Of course, the Russian military does not have the extra Iskander missiles (with a range of over 300 km) to replace the shorter range Tochka-U (range – 110 km) that are deployed in Kaliningrad. Iskanders are produced by the Russian defense industry in relatively small quantities and presently are all sent to the North Caucasus, where their range may be required in action to offset the weakness of the Russian air force in a possible future resumption of warfare in Georgia (EDM, January 21). In future, when enough Iskanders are produced, they will eventually replace the Tochka-U in Kaliningrad and elsewhere in Russia –no matter what Poland or the US and NATO say or do. There are no plans to create new missile brigades armed with Iskanders, but to rearm the existing ones.
Foreign Minister, Sergei Lavrov, demanded “a plausible explanation” from Washington and Warsaw on why the Patriots were deployed. “We are only told: don’t worry, it is not against you,” scoffed Lavrov at a press conference in Moscow, “We have heard such talk in the past, but the new relations with Warsaw and Washington allow us to expect something more detailed.” US and Polish explanations that the site near the Russian border was chosen because of convenient logistics were seemingly brushed aside by Russian officials as well as assurances that the Patriots were not deployed for combat purposes, but to train Polish personnel to use them (RIA Novosti, May 27).
It is clear that the strong Russian protest was not against the Patriots arrival in Poland per se. Moscow, apparently, was ready to tacitly allow their deployment elsewhere in Poland, but a base so close to Kaliningrad is seen as a deliberate and unnecessary snub. Relations with the US and Poland have indeed improved recently and Russia was hoping for a response in kind. Deputy Foreign Minister, Alexander Grushko, told a press conference in Moscow that the deployment of the Patriots “grossly violated” the 1997 Russian-NATO Founding Charter that was signed in Paris to allow the expansion of the Alliance to include Poland and other former Warsaw Pact nations. Russian officials claim that the charter reportedly banned the permanent stationing of substantial Western military forces in areas bordering Russia –primarily the former Warsaw Pact nations. Explanations by Polish Foreign Minister, Radek Sikorski, that a hundred US soldiers is not a substantial force, or their being stationed in the country is not permanent, while Polish soldiers will assume responsibility for the Patriots in future and that SOFA is a US-Polish deal legally bypassing NATO – have not been accepted in Moscow (Interfax, May, 28).

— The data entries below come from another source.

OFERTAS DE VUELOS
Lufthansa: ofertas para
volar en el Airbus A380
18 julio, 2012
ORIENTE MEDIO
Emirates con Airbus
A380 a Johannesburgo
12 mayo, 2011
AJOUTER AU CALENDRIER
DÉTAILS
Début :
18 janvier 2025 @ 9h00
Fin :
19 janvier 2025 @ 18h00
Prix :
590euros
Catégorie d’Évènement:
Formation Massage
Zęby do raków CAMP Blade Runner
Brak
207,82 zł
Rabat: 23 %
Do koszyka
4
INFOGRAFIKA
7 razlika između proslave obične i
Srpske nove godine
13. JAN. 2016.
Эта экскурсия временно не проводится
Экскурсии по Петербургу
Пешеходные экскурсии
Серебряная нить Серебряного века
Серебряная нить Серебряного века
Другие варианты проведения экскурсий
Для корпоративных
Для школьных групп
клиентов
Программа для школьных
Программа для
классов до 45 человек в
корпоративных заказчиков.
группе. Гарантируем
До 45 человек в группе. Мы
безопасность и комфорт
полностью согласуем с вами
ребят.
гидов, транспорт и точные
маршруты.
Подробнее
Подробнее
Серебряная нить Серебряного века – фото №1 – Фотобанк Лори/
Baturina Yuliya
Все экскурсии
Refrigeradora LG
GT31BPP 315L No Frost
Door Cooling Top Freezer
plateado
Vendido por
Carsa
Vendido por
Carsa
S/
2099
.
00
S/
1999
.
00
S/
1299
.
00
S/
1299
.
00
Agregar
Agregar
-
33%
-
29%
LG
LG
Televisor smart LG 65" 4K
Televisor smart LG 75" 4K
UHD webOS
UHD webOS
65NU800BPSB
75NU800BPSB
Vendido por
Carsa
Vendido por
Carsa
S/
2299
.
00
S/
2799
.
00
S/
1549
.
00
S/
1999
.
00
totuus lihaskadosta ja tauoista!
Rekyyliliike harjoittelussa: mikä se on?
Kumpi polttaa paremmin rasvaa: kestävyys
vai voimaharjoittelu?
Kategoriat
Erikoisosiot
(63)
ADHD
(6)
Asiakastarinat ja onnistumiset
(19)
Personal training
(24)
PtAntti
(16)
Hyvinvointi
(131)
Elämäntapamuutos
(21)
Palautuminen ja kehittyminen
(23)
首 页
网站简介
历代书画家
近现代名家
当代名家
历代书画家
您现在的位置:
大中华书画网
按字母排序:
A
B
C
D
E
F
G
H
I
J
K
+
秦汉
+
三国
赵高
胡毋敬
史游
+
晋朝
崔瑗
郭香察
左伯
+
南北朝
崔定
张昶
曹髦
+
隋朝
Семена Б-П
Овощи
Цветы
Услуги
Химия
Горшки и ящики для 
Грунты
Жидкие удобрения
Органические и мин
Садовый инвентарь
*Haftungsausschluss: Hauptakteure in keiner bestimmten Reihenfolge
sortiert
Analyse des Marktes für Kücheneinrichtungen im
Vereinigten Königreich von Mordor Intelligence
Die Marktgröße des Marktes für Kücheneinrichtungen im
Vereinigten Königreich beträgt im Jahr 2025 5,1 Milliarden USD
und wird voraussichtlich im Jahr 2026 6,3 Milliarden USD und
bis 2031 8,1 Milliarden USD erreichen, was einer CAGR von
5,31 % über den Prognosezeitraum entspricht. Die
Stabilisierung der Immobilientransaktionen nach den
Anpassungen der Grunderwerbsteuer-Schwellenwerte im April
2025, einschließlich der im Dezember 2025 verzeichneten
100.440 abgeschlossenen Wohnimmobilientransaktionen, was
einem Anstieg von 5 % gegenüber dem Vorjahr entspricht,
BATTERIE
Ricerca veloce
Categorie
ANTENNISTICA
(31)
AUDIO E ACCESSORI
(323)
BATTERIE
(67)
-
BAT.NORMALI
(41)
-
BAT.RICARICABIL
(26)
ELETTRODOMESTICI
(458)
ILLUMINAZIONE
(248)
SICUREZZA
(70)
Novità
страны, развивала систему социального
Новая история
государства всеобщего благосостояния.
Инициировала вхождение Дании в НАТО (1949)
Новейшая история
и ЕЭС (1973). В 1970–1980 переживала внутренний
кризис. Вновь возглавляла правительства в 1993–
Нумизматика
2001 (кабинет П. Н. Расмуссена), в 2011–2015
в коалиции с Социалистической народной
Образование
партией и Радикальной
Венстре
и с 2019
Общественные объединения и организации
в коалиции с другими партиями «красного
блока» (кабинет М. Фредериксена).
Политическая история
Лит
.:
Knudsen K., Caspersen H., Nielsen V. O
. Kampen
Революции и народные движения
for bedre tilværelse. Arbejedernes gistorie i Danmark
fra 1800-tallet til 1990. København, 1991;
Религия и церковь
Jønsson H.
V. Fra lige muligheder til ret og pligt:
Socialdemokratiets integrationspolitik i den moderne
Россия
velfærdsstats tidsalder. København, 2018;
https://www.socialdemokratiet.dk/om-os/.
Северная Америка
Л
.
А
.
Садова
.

Russia’s long term strategic objective is to establish a security framework in Europe that requires Moscow’s consent on the deployment of any Western (US) military forces on the territory of former Warsaw Pact nations or former Soviet republics. These particular Patriots are not important – though Moscow ascribes significance to the principle. Today it is a training air defense battery, but if it remains unchallenged, something much more dangerous may appear later. Russian officials used an opportunity to draw a line in the sand over which Poland and the West must not step in order to continue détente with Moscow. The Patriots will not in themselves cause Moscow to change its position on, for instance, sanctions on Iran, but any other move in the same direction could.